Goal of the exercise
Out of the listing below, copy every line that carries the string "down".
*** Opening of Provided entries ***
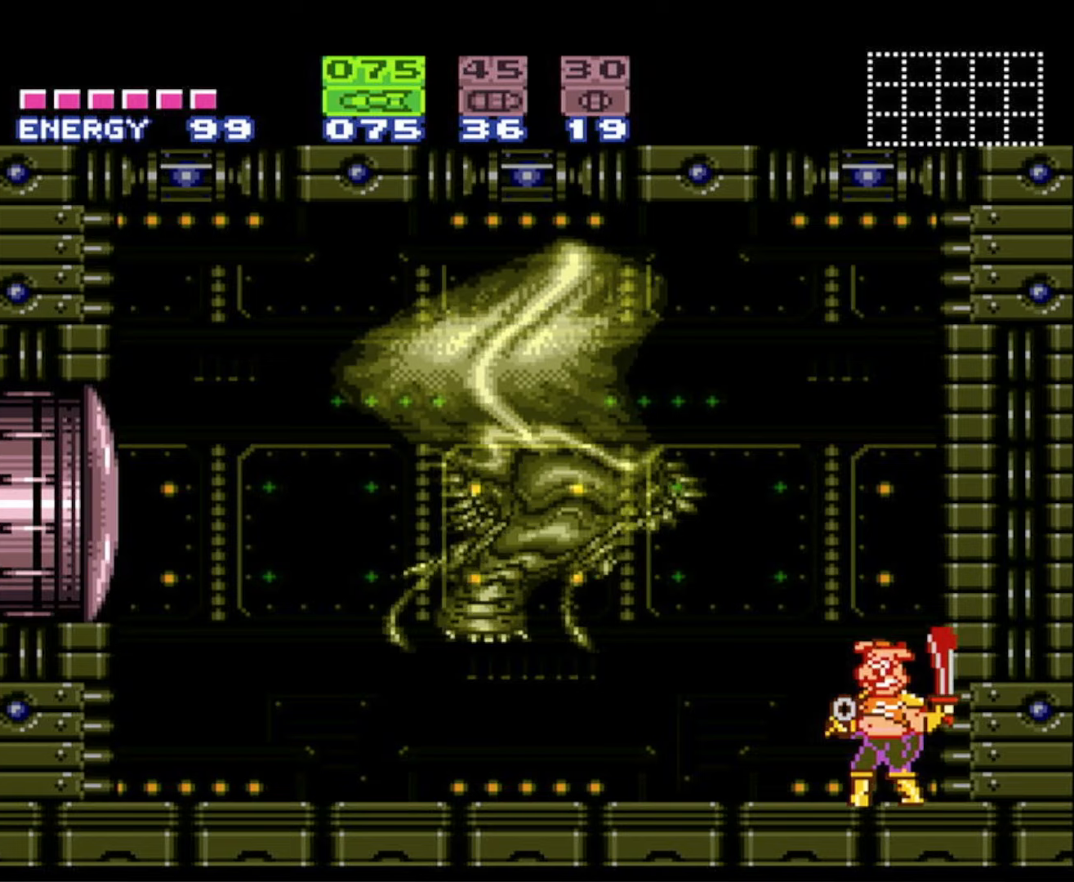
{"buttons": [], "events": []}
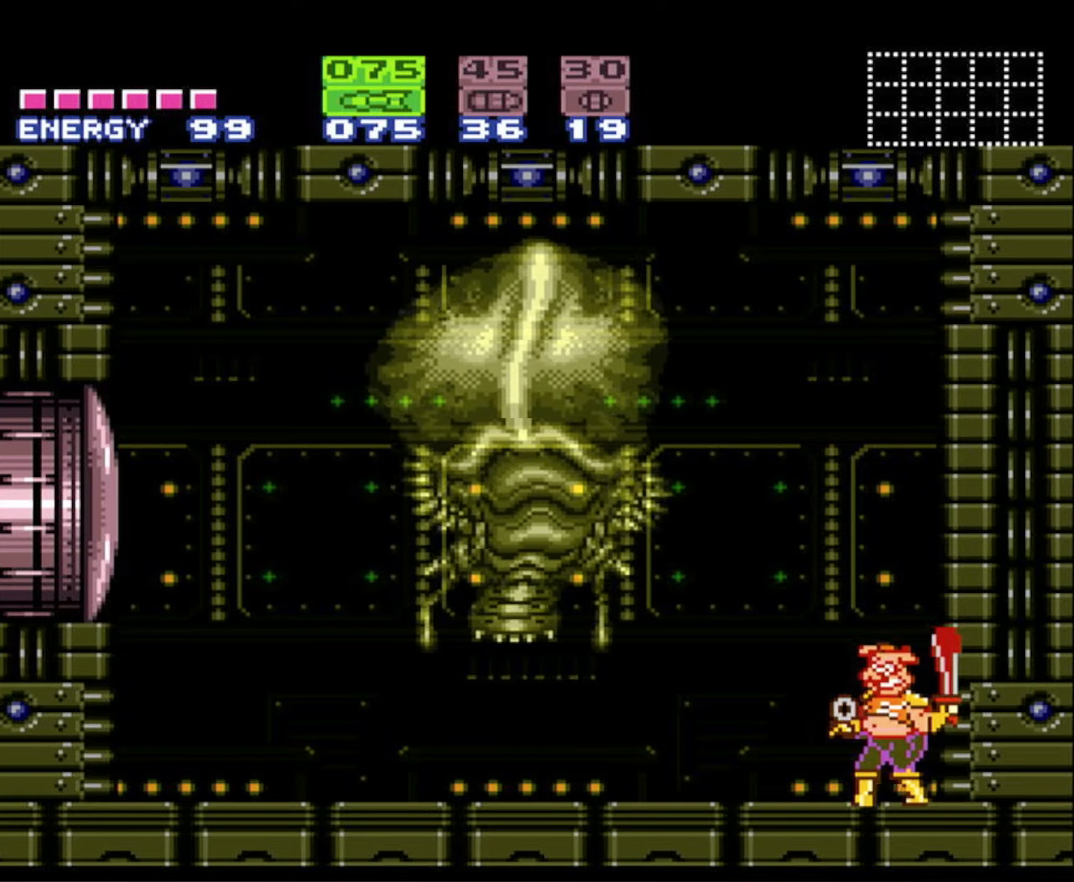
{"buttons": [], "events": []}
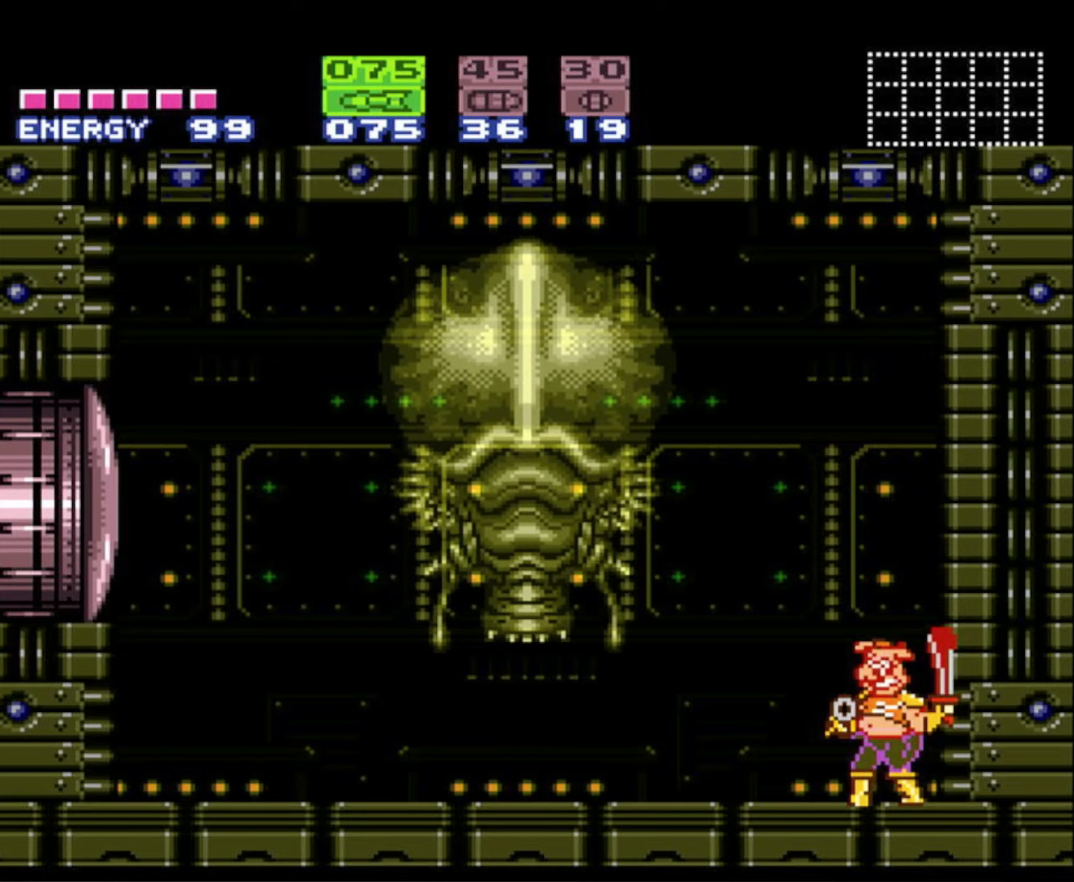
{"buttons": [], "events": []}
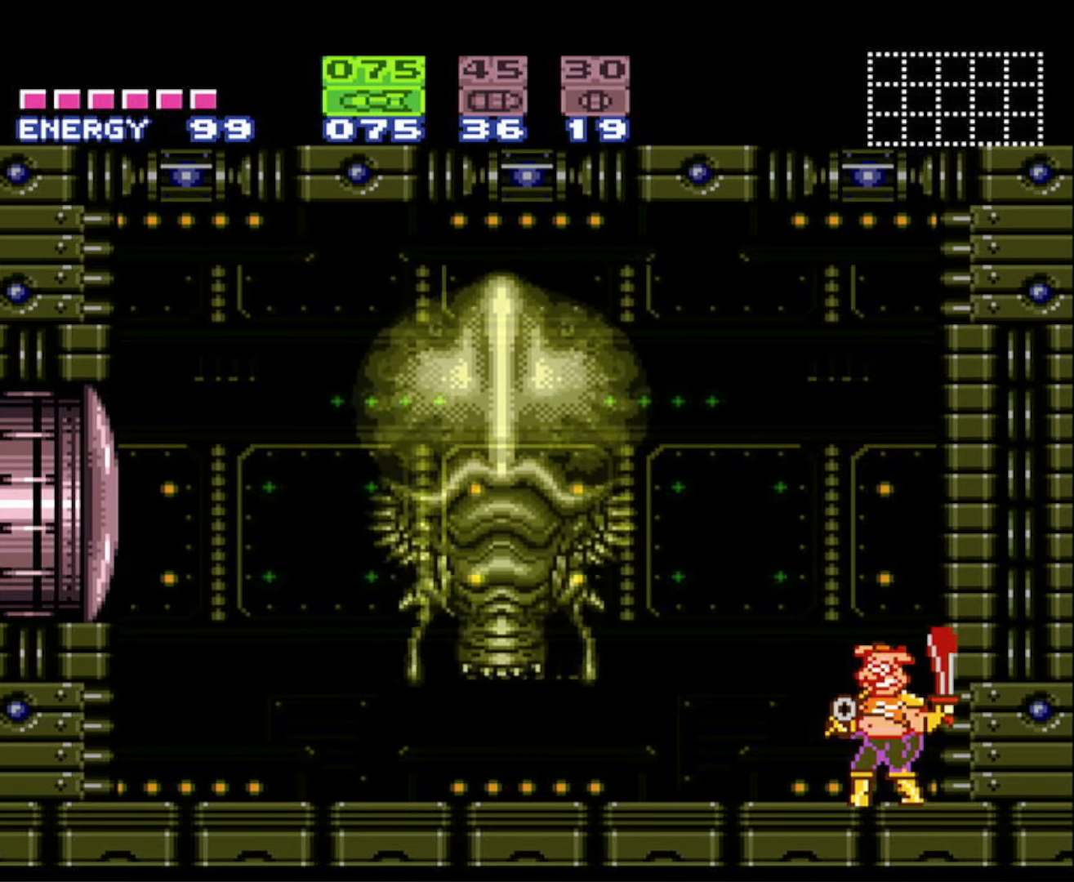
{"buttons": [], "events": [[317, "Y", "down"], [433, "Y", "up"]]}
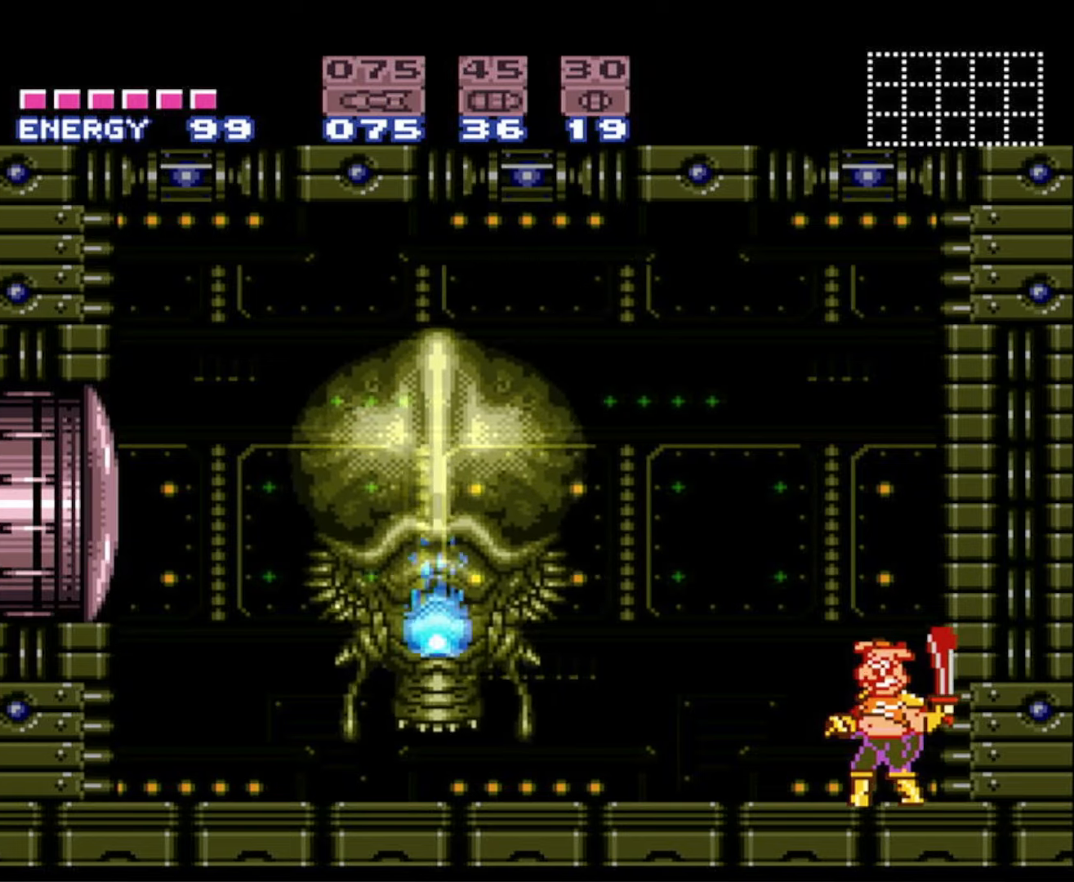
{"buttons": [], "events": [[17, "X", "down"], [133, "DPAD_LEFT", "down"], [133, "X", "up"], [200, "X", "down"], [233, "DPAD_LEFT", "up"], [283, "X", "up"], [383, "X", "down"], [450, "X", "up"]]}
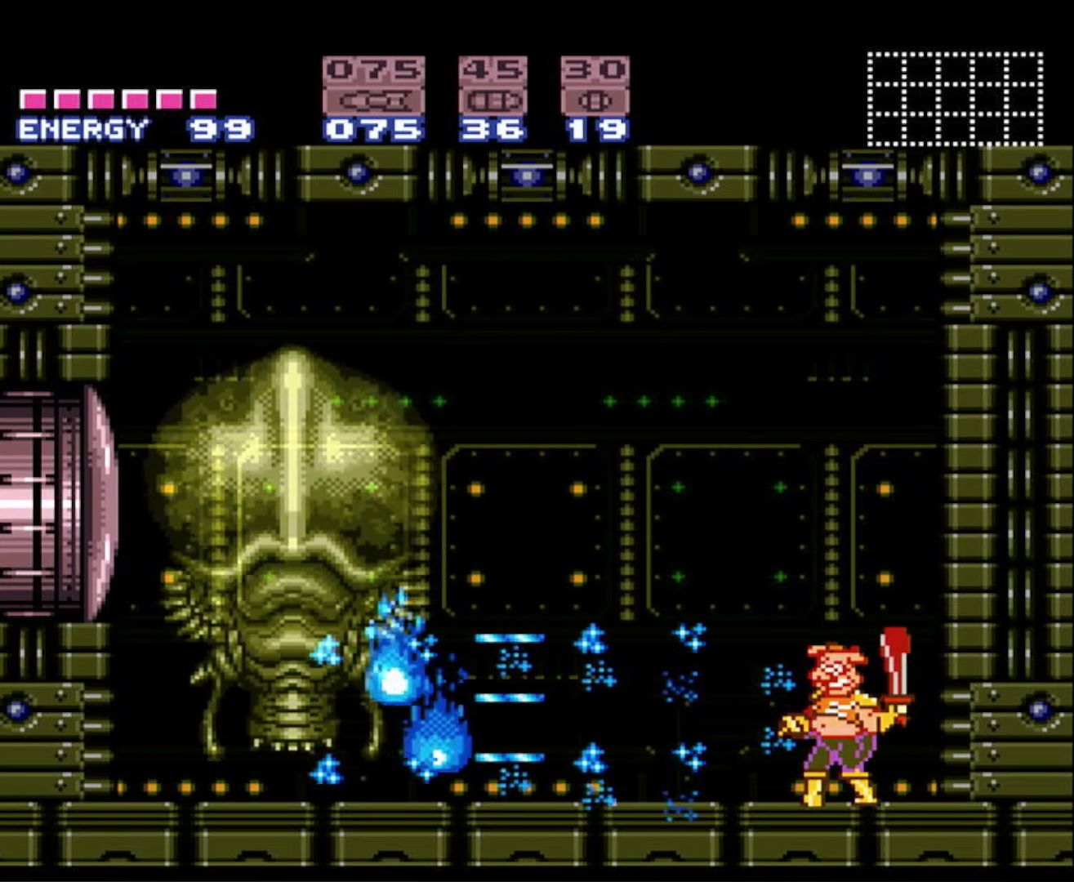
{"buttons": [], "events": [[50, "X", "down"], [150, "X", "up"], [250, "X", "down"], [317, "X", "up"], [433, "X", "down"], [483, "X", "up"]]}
*** Close of Provided entries ***
Written answer
{"buttons": [], "events": [[317, "Y", "down"], [433, "Y", "up"]]}
{"buttons": [], "events": [[17, "X", "down"], [133, "DPAD_LEFT", "down"], [133, "X", "up"], [200, "X", "down"], [233, "DPAD_LEFT", "up"], [283, "X", "up"], [383, "X", "down"], [450, "X", "up"]]}
{"buttons": [], "events": [[50, "X", "down"], [150, "X", "up"], [250, "X", "down"], [317, "X", "up"], [433, "X", "down"], [483, "X", "up"]]}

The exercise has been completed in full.